→ ASSIGNMENT: Quote every row below word for word, and leave the pictures out of your answer.

→ DATA PROVIDED:
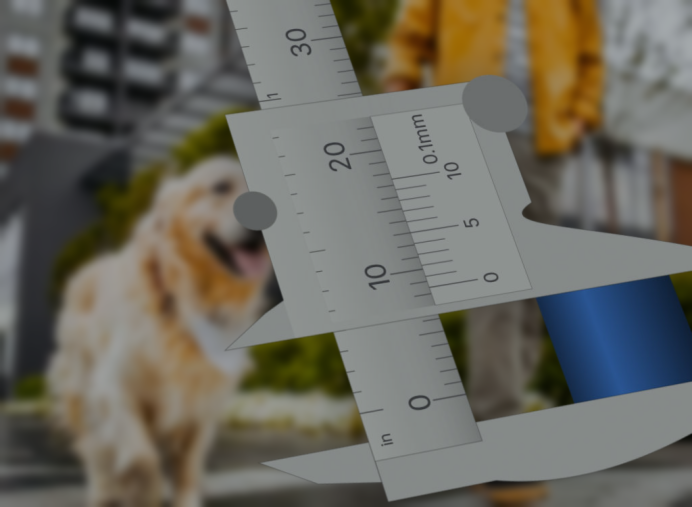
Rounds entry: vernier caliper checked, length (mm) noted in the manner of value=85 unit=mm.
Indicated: value=8.5 unit=mm
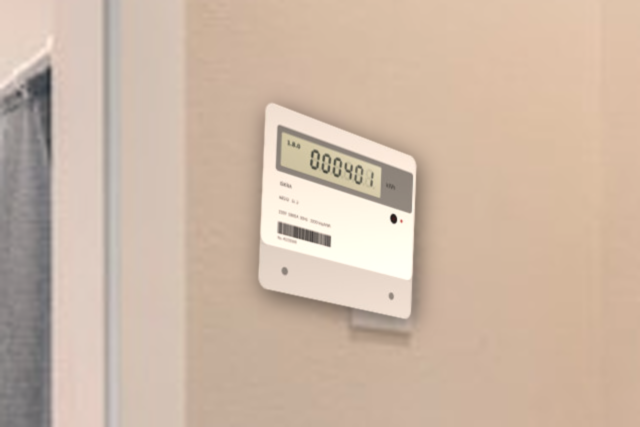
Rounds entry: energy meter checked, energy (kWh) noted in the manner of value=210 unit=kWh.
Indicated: value=401 unit=kWh
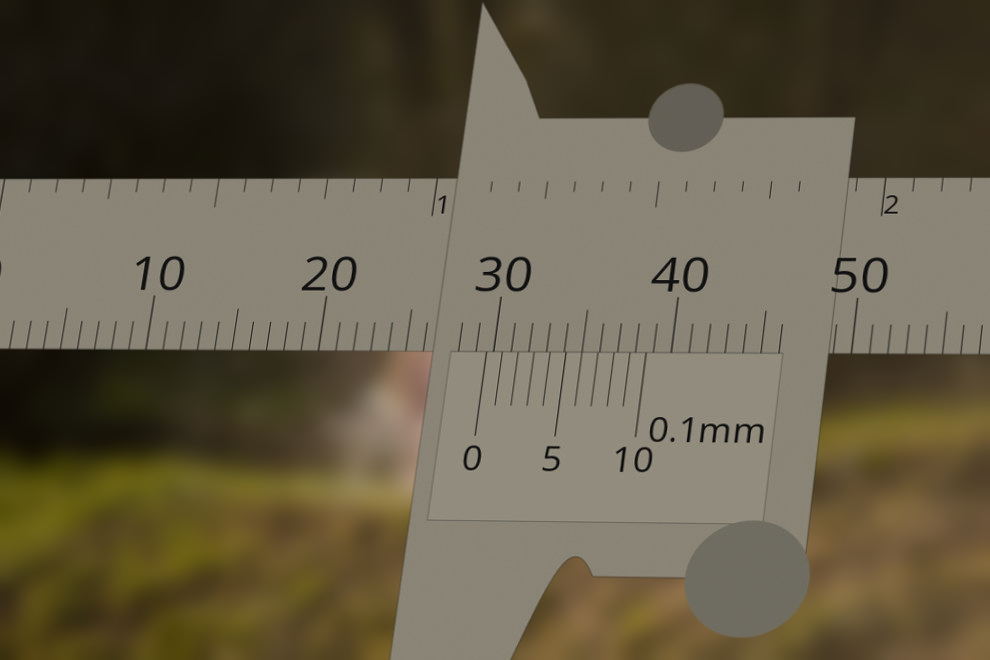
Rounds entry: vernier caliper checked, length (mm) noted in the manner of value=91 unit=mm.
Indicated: value=29.6 unit=mm
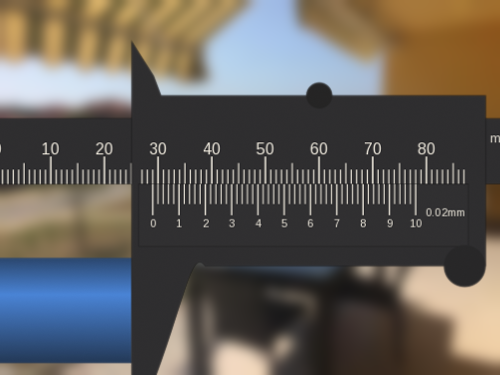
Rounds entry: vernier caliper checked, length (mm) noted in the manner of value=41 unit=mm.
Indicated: value=29.0 unit=mm
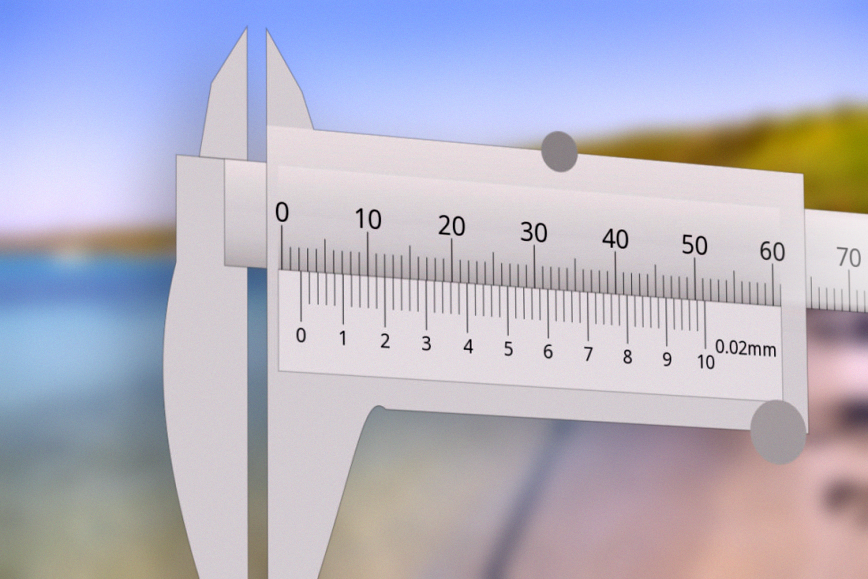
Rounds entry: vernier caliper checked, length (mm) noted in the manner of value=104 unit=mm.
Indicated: value=2.2 unit=mm
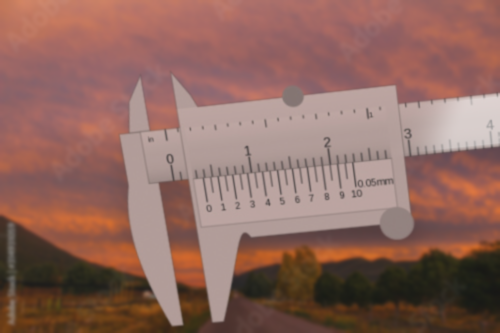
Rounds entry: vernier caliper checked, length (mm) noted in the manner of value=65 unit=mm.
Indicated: value=3.8 unit=mm
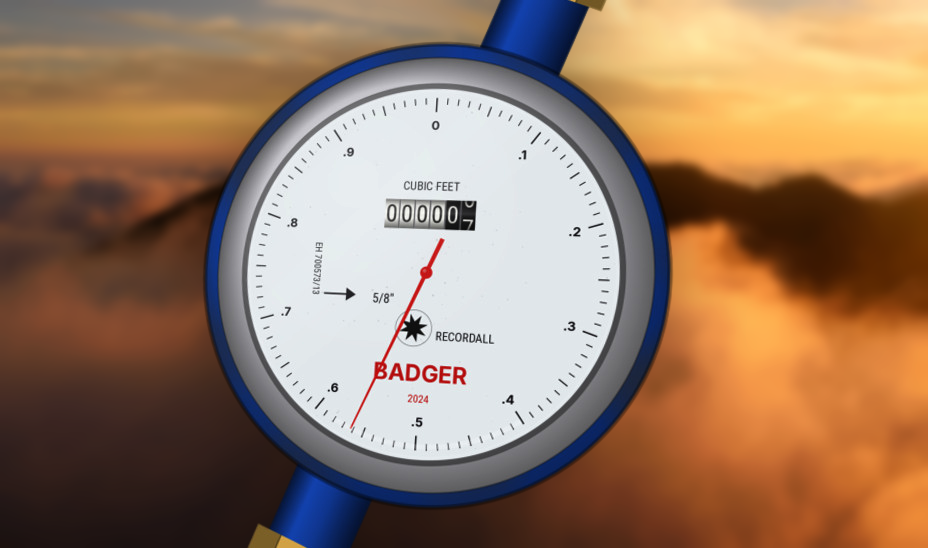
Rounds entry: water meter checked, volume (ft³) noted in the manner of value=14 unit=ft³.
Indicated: value=6.56 unit=ft³
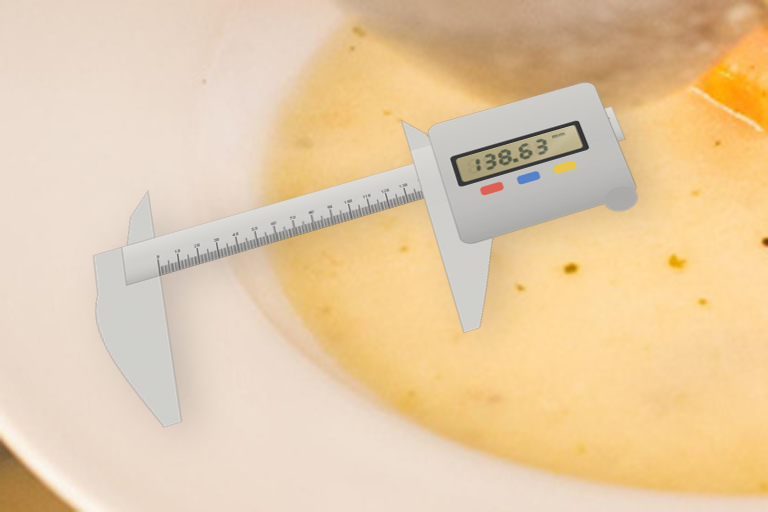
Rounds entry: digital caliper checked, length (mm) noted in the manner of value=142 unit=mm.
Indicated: value=138.63 unit=mm
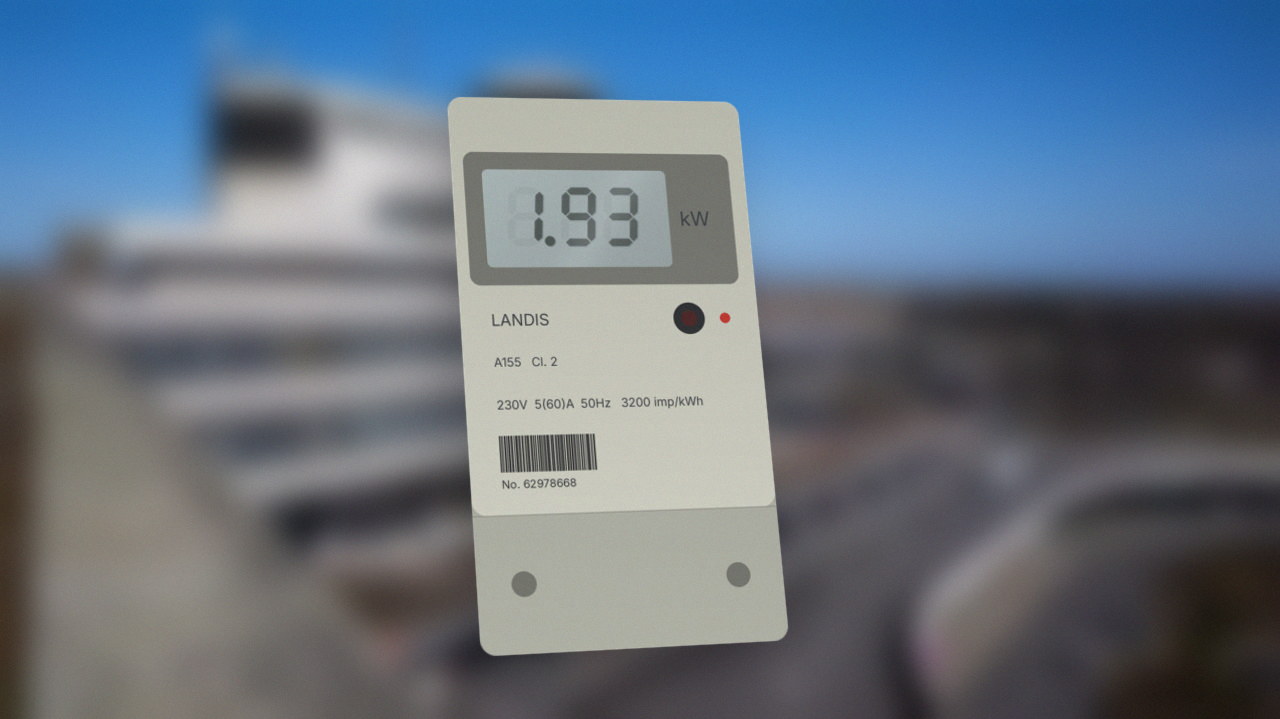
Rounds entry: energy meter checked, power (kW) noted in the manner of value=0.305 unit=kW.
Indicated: value=1.93 unit=kW
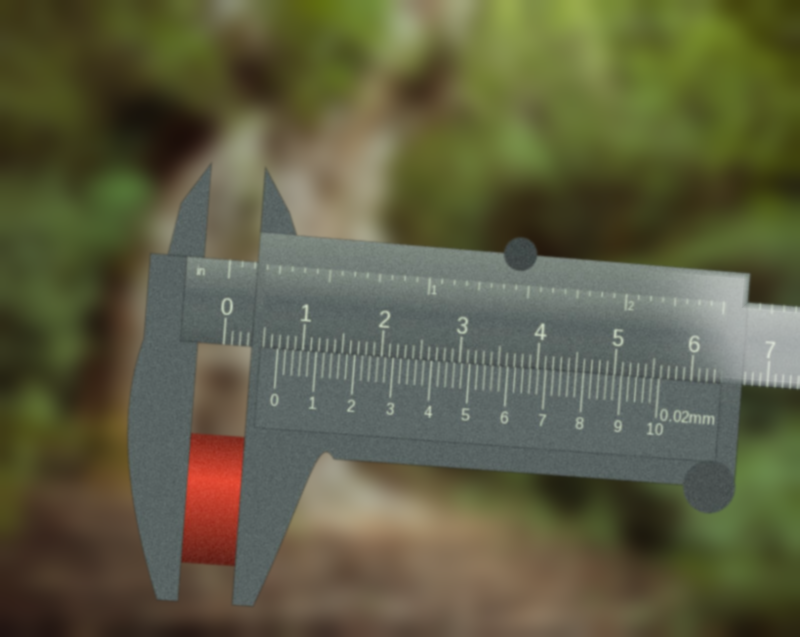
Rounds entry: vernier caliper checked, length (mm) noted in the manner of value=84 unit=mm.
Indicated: value=6.8 unit=mm
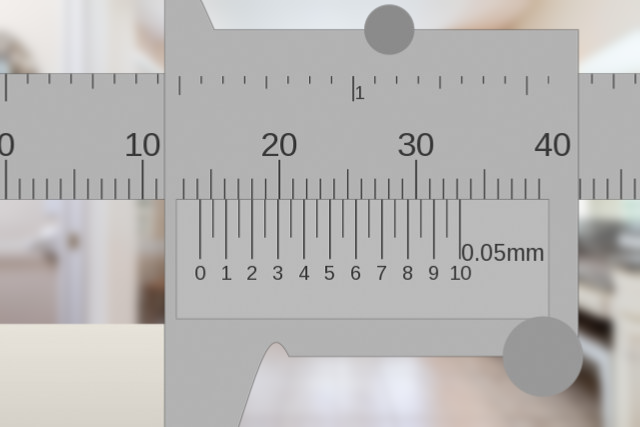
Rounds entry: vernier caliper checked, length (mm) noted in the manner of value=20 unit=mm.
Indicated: value=14.2 unit=mm
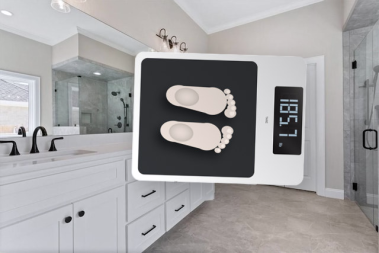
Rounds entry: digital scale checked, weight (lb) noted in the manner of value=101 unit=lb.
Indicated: value=185.7 unit=lb
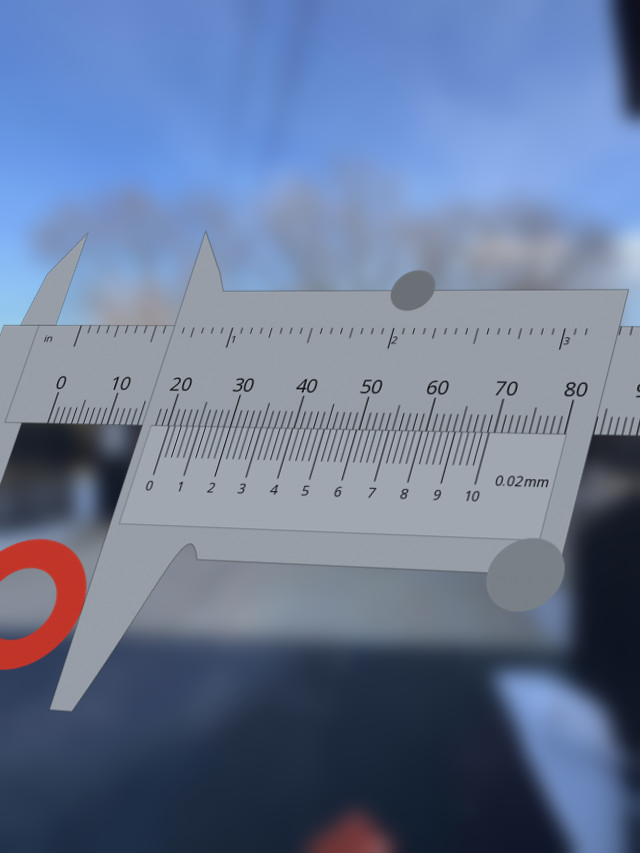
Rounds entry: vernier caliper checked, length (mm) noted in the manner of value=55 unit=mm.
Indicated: value=20.2 unit=mm
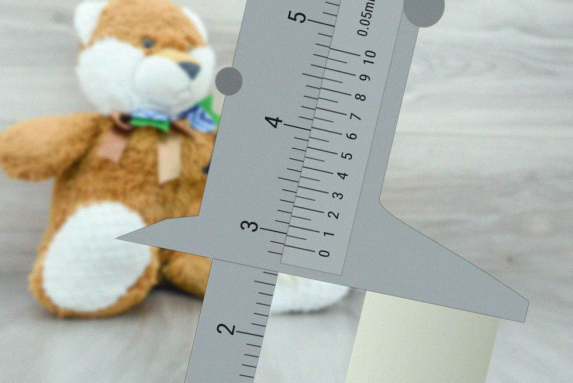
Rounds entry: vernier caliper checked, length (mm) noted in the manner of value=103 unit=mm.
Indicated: value=28.9 unit=mm
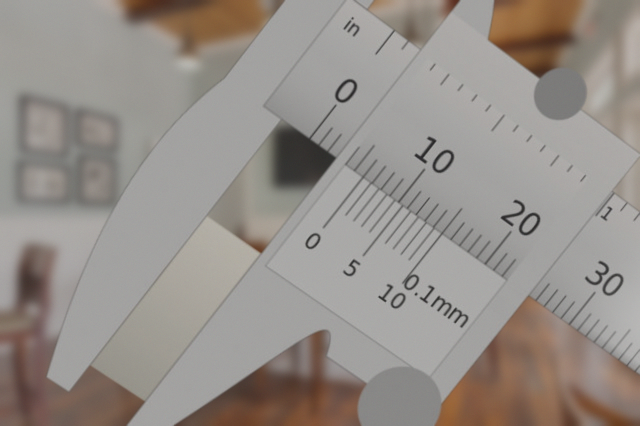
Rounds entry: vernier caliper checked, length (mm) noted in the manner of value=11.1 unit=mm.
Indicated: value=6.0 unit=mm
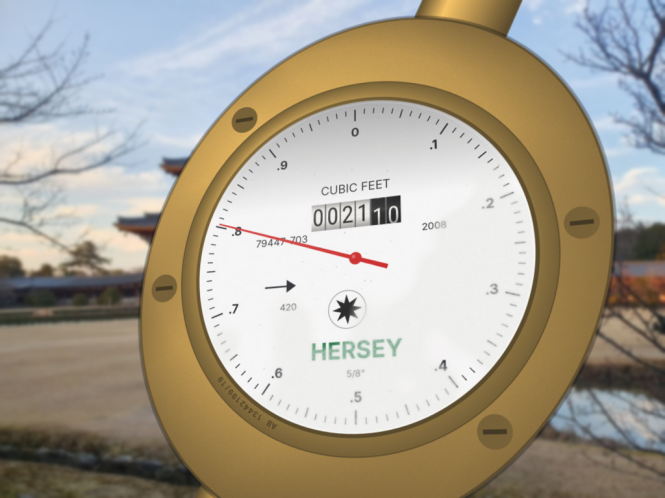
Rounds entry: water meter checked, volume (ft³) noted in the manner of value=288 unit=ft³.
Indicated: value=2109.80 unit=ft³
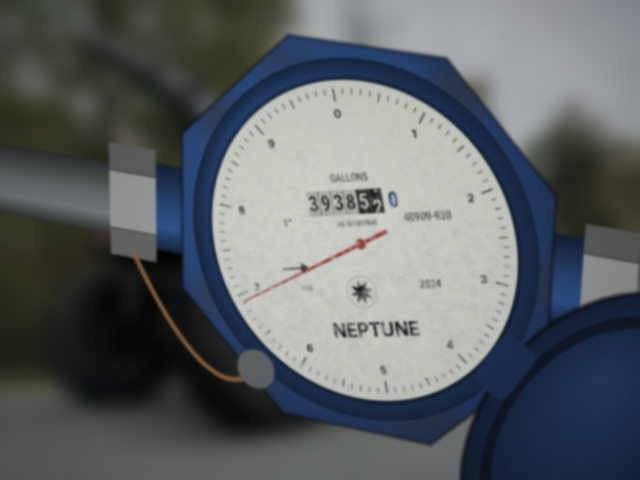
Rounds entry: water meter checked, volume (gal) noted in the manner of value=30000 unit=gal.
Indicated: value=3938516.9 unit=gal
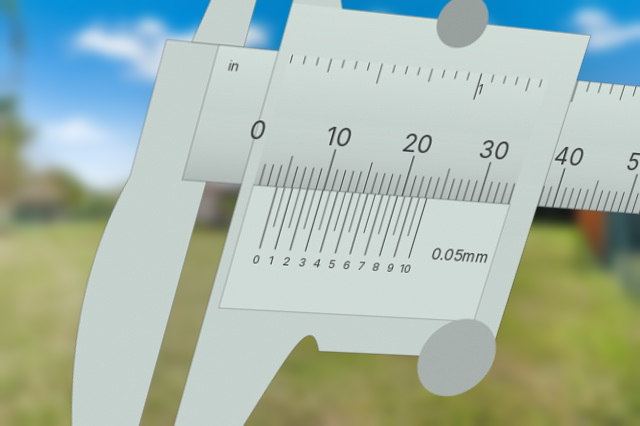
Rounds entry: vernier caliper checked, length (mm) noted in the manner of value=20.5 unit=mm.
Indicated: value=4.2 unit=mm
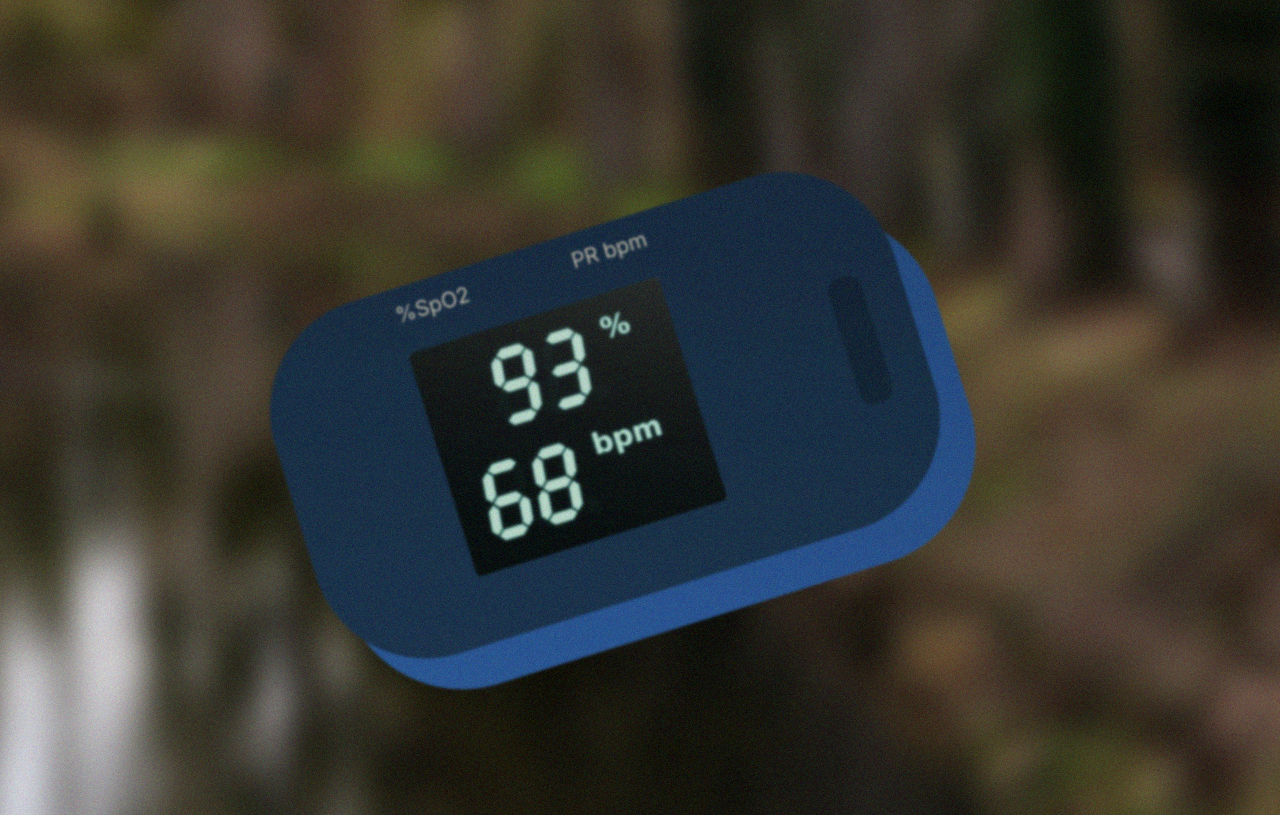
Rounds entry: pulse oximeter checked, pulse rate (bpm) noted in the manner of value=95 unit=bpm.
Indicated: value=68 unit=bpm
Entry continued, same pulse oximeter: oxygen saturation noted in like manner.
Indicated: value=93 unit=%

→ ANSWER:
Rounds entry: vernier caliper checked, length (mm) noted in the manner of value=85 unit=mm.
Indicated: value=8.5 unit=mm
Rounds entry: energy meter checked, energy (kWh) noted in the manner of value=210 unit=kWh.
Indicated: value=401 unit=kWh
Rounds entry: vernier caliper checked, length (mm) noted in the manner of value=91 unit=mm.
Indicated: value=29.6 unit=mm
Rounds entry: vernier caliper checked, length (mm) noted in the manner of value=41 unit=mm.
Indicated: value=29.0 unit=mm
Rounds entry: vernier caliper checked, length (mm) noted in the manner of value=104 unit=mm.
Indicated: value=2.2 unit=mm
Rounds entry: vernier caliper checked, length (mm) noted in the manner of value=65 unit=mm.
Indicated: value=3.8 unit=mm
Rounds entry: water meter checked, volume (ft³) noted in the manner of value=14 unit=ft³.
Indicated: value=6.56 unit=ft³
Rounds entry: digital caliper checked, length (mm) noted in the manner of value=142 unit=mm.
Indicated: value=138.63 unit=mm
Rounds entry: energy meter checked, power (kW) noted in the manner of value=0.305 unit=kW.
Indicated: value=1.93 unit=kW
Rounds entry: vernier caliper checked, length (mm) noted in the manner of value=84 unit=mm.
Indicated: value=6.8 unit=mm
Rounds entry: vernier caliper checked, length (mm) noted in the manner of value=20 unit=mm.
Indicated: value=14.2 unit=mm
Rounds entry: digital scale checked, weight (lb) noted in the manner of value=101 unit=lb.
Indicated: value=185.7 unit=lb
Rounds entry: vernier caliper checked, length (mm) noted in the manner of value=55 unit=mm.
Indicated: value=20.2 unit=mm
Rounds entry: vernier caliper checked, length (mm) noted in the manner of value=103 unit=mm.
Indicated: value=28.9 unit=mm
Rounds entry: vernier caliper checked, length (mm) noted in the manner of value=11.1 unit=mm.
Indicated: value=6.0 unit=mm
Rounds entry: water meter checked, volume (ft³) noted in the manner of value=288 unit=ft³.
Indicated: value=2109.80 unit=ft³
Rounds entry: water meter checked, volume (gal) noted in the manner of value=30000 unit=gal.
Indicated: value=3938516.9 unit=gal
Rounds entry: vernier caliper checked, length (mm) noted in the manner of value=20.5 unit=mm.
Indicated: value=4.2 unit=mm
Rounds entry: pulse oximeter checked, pulse rate (bpm) noted in the manner of value=95 unit=bpm.
Indicated: value=68 unit=bpm
Entry continued, same pulse oximeter: oxygen saturation noted in like manner.
Indicated: value=93 unit=%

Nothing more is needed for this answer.